God caused man to sleep and took a rib out of him with which He built a wife for man, signifying that Christ died according to God’s will and that from His side flowed His blood for redemption and His Spirit of life for life dispensing, through which His Body is built up and becomes one with Him in His life, nature, and expression but not in His Godhead, as fully unveiled in the New Jerusalem. The King James Version says that God made the rib taken out of the side of Adam into a woman. The word made is a wrong translation. In Hebrew it says that God built a woman.

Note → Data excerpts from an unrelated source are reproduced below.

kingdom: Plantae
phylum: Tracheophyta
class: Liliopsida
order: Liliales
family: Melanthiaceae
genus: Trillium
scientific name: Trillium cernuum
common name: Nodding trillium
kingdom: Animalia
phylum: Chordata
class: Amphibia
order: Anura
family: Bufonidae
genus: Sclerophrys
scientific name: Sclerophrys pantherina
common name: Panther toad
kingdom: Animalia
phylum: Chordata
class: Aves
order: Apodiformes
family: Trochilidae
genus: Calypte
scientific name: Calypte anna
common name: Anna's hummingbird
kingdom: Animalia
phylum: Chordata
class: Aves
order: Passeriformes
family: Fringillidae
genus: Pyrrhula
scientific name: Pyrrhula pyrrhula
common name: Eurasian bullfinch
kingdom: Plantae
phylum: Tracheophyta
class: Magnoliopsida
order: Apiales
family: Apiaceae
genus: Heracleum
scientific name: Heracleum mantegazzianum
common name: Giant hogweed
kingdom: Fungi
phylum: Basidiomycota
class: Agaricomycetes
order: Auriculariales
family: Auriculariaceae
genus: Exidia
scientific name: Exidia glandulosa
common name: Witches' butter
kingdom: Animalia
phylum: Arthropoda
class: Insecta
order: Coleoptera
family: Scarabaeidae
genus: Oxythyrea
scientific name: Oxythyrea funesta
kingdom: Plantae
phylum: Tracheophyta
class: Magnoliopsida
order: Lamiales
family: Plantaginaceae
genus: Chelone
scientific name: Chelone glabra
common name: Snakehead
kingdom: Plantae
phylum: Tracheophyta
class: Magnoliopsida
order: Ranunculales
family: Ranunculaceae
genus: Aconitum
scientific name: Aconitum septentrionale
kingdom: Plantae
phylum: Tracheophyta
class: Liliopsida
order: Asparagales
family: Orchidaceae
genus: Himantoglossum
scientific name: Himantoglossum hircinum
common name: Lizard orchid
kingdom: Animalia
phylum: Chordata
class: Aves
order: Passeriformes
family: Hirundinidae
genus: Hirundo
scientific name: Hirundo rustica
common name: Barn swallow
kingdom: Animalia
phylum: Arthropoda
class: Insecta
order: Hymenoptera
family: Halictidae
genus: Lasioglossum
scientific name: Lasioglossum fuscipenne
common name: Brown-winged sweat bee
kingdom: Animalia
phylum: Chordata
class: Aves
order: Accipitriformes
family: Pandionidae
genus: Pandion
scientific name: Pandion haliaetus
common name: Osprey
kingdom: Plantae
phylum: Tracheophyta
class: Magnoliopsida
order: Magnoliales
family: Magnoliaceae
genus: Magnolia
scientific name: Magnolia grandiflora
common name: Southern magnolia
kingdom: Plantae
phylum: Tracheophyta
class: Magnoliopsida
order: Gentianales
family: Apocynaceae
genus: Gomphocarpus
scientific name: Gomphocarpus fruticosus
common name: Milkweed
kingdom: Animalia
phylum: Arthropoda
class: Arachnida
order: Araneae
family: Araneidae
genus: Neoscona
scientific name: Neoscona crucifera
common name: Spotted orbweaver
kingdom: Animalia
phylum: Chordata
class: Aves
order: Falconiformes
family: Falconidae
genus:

God caused Adam to sleep. This means that God decided by His will to let Christ die. Then when Christ died on the cross, His side was pierced. From Adam’s side a rib came out, whereas from the side of Christ, blood and water came out (John 19:34). Blood signifies redemption. Water signifies the dispensing of the Spirit. The rib, according to the New Testament, signifies Christ’s unbroken life. When He was on the cross, the soldiers came to break His legs, but when they saw that He had already died, they did not do it. John 19:36 says, “These things happened that the Scripture might be fulfilled: ‘No bone of His shall be broken.’” Jesus’ resurrection life is unbreakable. Eve is a prefigure of the New Jerusalem, which is built with the Lord’s resurrection life released out of Him.